No matter how many trees you plant, you cannot make up for the amenity that one established, mature tree provides (even 100 trees literally couldn't do it):

  • A scientific paper recently published in Nature found that, 'old trees do not act simply as senescent carbon reservoirs but actively fix large amounts of carbon compared to smaller trees'. And when they breathe in more carbon dioxide, they breathe out more oxygen for us.

  • It doesn't take a scientific paper to prove that baby trees don't provide the same amount of shade as mature trees (and it doesn't take a genius to figure out how important shade is).

4. The new trees might not survive.

If we keep removing healthy, mature trees, simply because they are seen to be 'in the way', we might well end up with no urban trees one day. One of our Treekeepers, an arborist from Queensland, posted this on Facebook:

"We were promised at least two for one tree replacement on the Gold Coast following removal of in excess of 850 trees valued in excess of 1.2 M dollars. What we got was rather underwhelming landscaping with shrubs and ground covers with about 60 trees total along a length of 13 kms. Some of those trees already look close to death and will not likely be replaced. It is just a fact that when you take up public space with more infrastructure there is less space to plant a tree."

Which brings us to the very real possibility that...

5. There might not be enough space for those supposed 'replacement trees' anyway.

With 435 trees to be removed in Randwick, there may have to be over 3,000 trees planted.

Where would they fit...?

Those are just some reasons why these trees cannot be replaced.

This State government Light Rail project was put out to 'the market' to get 'the best price', with no priority given to keeping trees. So this shocking tree removal is what 'the market' brought us.

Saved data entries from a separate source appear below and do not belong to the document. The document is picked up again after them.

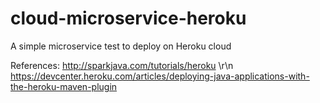 # cloud-microservice-heroku
A simple microservice test to deploy on Heroku cloud

References:
http://sparkjava.com/tutorials/heroku
\r\n
https://devcenter.heroku.com/articles/deploying-java-applications-with-the-heroku-maven-plugin

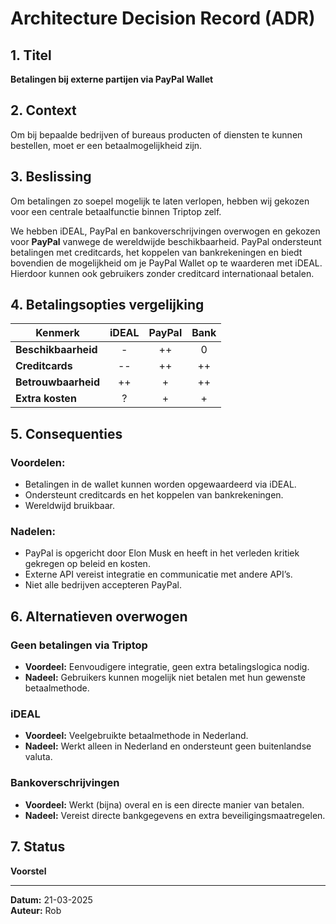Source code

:# Architecture Decision Record (ADR)

## 1. Titel
**Betalingen bij externe partijen via PayPal Wallet**

## 2. Context
Om bij bepaalde bedrijven of bureaus producten of diensten te kunnen bestellen, moet er een betaalmogelijkheid zijn.

## 3. Beslissing
Om betalingen zo soepel mogelijk te laten verlopen, hebben wij gekozen voor een centrale betaalfunctie binnen Triptop zelf.

We hebben iDEAL, PayPal en bankoverschrijvingen overwogen en gekozen voor **PayPal** vanwege de wereldwijde beschikbaarheid. PayPal ondersteunt betalingen met creditcards, het koppelen van bankrekeningen en biedt bovendien de mogelijkheid om je PayPal Wallet op te waarderen met iDEAL. Hierdoor kunnen ook gebruikers zonder creditcard internationaal betalen.

## 4. Betalingsopties vergelijking

| Kenmerk          | iDEAL | PayPal | Bank |
|-----------------|:-----:|:------:|:----:|
| **Beschikbaarheid** | -   | ++     | 0    |
| **Creditcards**     | --  | ++     | ++   |
| **Betrouwbaarheid** | ++  | +      | ++   |
| **Extra kosten**    | ?   | +      | +    |

## 5. Consequenties

### **Voordelen:**
- Betalingen in de wallet kunnen worden opgewaardeerd via iDEAL.
- Ondersteunt creditcards en het koppelen van bankrekeningen.
- Wereldwijd bruikbaar.

### **Nadelen:**
- PayPal is opgericht door Elon Musk en heeft in het verleden kritiek gekregen op beleid en kosten.
- Externe API vereist integratie en communicatie met andere API’s.
- Niet alle bedrijven accepteren PayPal.

## 6. Alternatieven overwogen

### **Geen betalingen via Triptop**
- **Voordeel:** Eenvoudigere integratie, geen extra betalingslogica nodig.
- **Nadeel:** Gebruikers kunnen mogelijk niet betalen met hun gewenste betaalmethode.

### **iDEAL**
- **Voordeel:** Veelgebruikte betaalmethode in Nederland.
- **Nadeel:** Werkt alleen in Nederland en ondersteunt geen buitenlandse valuta.

### **Bankoverschrijvingen**
- **Voordeel:** Werkt (bijna) overal en is een directe manier van betalen.
- **Nadeel:** Vereist directe bankgegevens en extra beveiligingsmaatregelen.

## 7. Status
**Voorstel**

---

**Datum:** 21-03-2025  
**Auteur:** Rob  
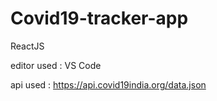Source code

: # Covid19-tracker-app

ReactJS

editor used : VS Code

api used : https://api.covid19india.org/data.json

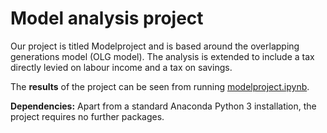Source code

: # Model analysis project

Our project is titled Modelproject and is based around the overlapping generations model (OLG model). The analysis is extended to include a tax directly levied on labour income and a tax on savings. 

The **results** of the project can be seen from running [modelproject.ipynb](modelproject.ipynb).

**Dependencies:** Apart from a standard Anaconda Python 3 installation, the project requires no further packages.
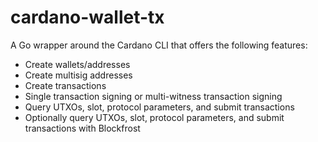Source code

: # cardano-wallet-tx
A Go wrapper around the Cardano CLI that offers the following features:
- Create wallets/addresses
- Create multisig addresses
- Create transactions
- Single transaction signing or multi-witness transaction signing
- Query UTXOs, slot, protocol parameters, and submit transactions
- Optionally query UTXOs, slot, protocol parameters, and submit transactions with Blockfrost

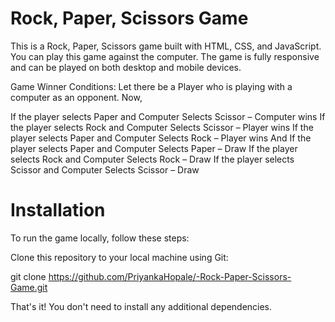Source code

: # Rock, Paper, Scissors Game

This is a Rock, Paper, Scissors game built with HTML, CSS, and JavaScript. You can play this game against the computer. The game is fully responsive and can be played on both desktop and mobile devices.

Game Winner Conditions:
Let there be a Player who is playing with a computer as an opponent. Now,

If the player selects Paper and Computer Selects Scissor – Computer wins
If the player selects Rock and Computer Selects Scissor – Player wins
If the player selects Paper and Computer Selects Rock – Player wins
And If the player selects Paper and Computer Selects Paper – Draw
If the player selects Rock and Computer Selects Rock – Draw
If the player selects Scissor and Computer Selects Scissor – Draw

# Installation

To run the game locally, follow these steps:

Clone this repository to your local machine using Git:

git clone https://github.com/PriyankaHopale/-Rock-Paper-Scissors-Game.git

That's it! You don't need to install any additional dependencies.
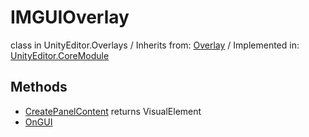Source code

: # IMGUIOverlay
class in UnityEditor.Overlays
 / Inherits from: <a href="https://docs.unity3d.com/6000.0/Documentation/ScriptReference/Overlay.html">Overlay</a> / Implemented in: <a href="https://docs.unity3d.com/6000.0/Documentation/ScriptReference/UnityEditor.CoreModule.html">UnityEditor.CoreModule</a>
## Methods
- <a href="https://docs.unity3d.com/6000.0/Documentation/ScriptReference/IMGUIOverlay.CreatePanelContent.html">CreatePanelContent</a> returns VisualElement
- <a href="https://docs.unity3d.com/6000.0/Documentation/ScriptReference/IMGUIOverlay.OnGUI.html">OnGUI</a>
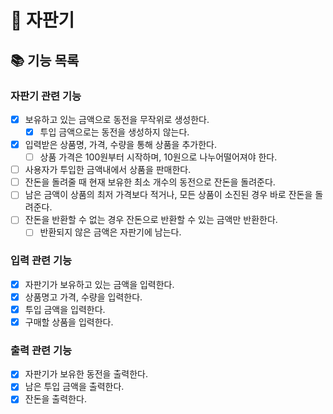 # 🍮 자판기
## 📚 기능 목록
### 자판기 관련 기능
- [x] 보유하고 있는 금액으로 동전을 무작위로 생성한다.
  - [x] 투입 금액으로는 동전을 생성하지 않는다.
- [x] 입력받은 상품명, 가격, 수량을 통해 상품을 추가한다.
  - [ ] 상품 가격은 100원부터 시작하며, 10원으로 나누어떨어져야 한다.
- [ ] 사용자가 투입한 금액내에서 상품을 판매한다.
- [ ] 잔돈을 돌려줄 때 현재 보유한 최소 개수의 동전으로 잔돈을 돌려준다.
- [ ] 남은 금액이 상품의 최저 가격보다 적거나, 모든 상품이 소진된 경우 바로 잔돈을 돌려준다.
- [ ] 잔돈을 반환할 수 없는 경우 잔돈으로 반환할 수 있는 금액만 반환한다.
  - [ ] 반환되지 않은 금액은 자판기에 남는다.

### 입력 관련 기능
- [x] 자판기가 보유하고 있는 금액을 입력한다.
- [x] 상품명고 가격, 수량을 입력한다.
- [x] 투입 금액을 입력한다.
- [x] 구매할 상품을 입력한다.

### 출력 관련 기능
- [x] 자판기가 보유한 동전을 출력한다.
- [x] 남은 투입 금액을 출력한다.
- [x] 잔돈을 출력한다.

This is because the market cannot value trees.

It's true - we do put dollar values on trees. But these dollar values do not seem to provide sufficient incentives to keep our trees. And for good reason. The reason is that a dollar value only has meaning insofar as the tree can be exchanged for that amount of money. Because when we put a dollar value on a tree, a certain amount of money is deemed to be equivalent to that tree.

In other words, in the eyes of 'the market',

the worth of a tree - a unique, living and life-giving being -

is reduced to an amount of money.

But can money really replace a tree? Well maybe, if you're like this guy in Leunig's cartoon (but who wants to be like him?).

"I think that I shall never see A poem as lovely as a tree Destined for the chipping mill Every leaf a dollar bill. That pale trunk, those slender limbs; My imagination swims. I think that I shall never see Such golden opportunity. It is the loveliest of sights; A living thing that has no rights. I think that I shall never see A poem as lovely as a tree."